For the entries below, state how many lines contain the word "cocodataset" and add nothing else.

→ DATA EXTRACT
######
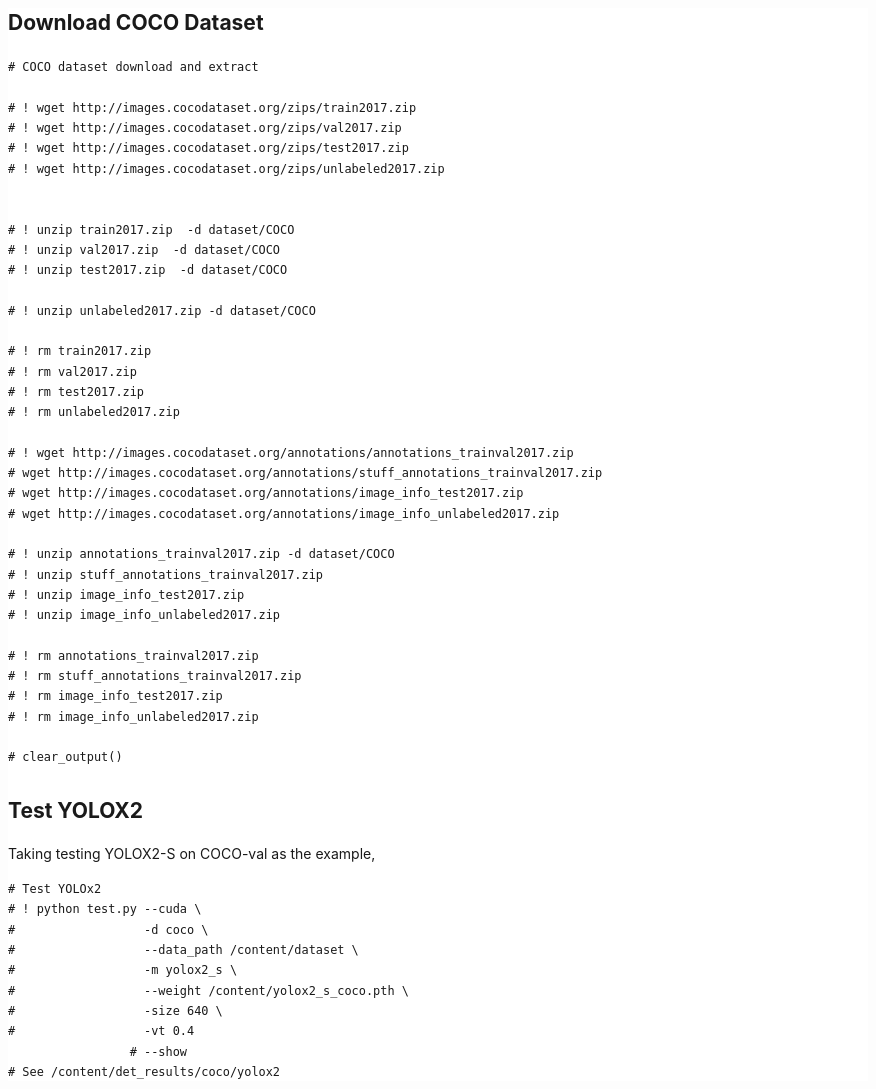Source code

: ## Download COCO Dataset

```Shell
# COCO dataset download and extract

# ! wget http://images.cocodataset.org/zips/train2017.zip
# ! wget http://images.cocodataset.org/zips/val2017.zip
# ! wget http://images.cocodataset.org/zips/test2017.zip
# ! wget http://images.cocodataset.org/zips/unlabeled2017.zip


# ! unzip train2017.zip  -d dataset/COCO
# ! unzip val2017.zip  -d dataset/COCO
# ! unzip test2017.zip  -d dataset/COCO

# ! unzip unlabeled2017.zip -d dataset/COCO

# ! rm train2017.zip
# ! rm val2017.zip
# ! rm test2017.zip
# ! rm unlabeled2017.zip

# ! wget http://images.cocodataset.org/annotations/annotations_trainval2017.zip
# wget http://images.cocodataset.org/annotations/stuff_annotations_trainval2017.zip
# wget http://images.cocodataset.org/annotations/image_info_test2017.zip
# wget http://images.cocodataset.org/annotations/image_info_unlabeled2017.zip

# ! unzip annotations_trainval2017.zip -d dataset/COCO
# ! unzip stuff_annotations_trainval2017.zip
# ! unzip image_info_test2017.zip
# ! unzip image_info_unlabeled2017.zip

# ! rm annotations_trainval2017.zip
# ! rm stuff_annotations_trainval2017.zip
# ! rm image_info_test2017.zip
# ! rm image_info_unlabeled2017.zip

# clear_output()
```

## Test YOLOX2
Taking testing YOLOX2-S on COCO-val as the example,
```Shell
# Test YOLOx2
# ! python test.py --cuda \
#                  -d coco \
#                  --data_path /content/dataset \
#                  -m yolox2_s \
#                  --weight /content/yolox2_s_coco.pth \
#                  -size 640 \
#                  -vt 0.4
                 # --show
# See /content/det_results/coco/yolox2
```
######
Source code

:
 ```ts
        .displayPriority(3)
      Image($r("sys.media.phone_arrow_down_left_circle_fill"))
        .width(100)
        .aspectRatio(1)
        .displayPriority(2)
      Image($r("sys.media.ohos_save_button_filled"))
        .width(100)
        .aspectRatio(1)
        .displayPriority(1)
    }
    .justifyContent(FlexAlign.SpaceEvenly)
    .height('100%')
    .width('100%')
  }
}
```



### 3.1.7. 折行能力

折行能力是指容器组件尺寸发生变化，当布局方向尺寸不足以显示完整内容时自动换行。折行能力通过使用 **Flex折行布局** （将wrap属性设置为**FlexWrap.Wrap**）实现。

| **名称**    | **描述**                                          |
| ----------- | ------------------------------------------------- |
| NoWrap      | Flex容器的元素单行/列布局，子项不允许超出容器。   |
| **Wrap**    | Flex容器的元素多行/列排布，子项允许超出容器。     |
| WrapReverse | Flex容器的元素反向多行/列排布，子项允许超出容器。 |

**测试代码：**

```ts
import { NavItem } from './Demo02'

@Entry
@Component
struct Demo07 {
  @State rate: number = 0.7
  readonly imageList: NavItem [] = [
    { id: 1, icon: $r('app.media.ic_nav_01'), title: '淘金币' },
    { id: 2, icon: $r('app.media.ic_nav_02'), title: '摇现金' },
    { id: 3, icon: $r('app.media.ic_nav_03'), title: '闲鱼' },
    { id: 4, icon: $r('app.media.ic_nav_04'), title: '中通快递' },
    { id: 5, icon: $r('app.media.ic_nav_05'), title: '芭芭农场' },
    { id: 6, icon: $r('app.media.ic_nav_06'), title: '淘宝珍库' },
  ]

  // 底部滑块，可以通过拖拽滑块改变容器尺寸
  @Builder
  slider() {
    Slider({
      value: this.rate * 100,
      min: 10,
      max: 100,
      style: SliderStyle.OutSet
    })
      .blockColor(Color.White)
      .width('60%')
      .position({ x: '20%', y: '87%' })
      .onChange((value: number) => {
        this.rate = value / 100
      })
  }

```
######
→ WRITTEN SOLUTION
8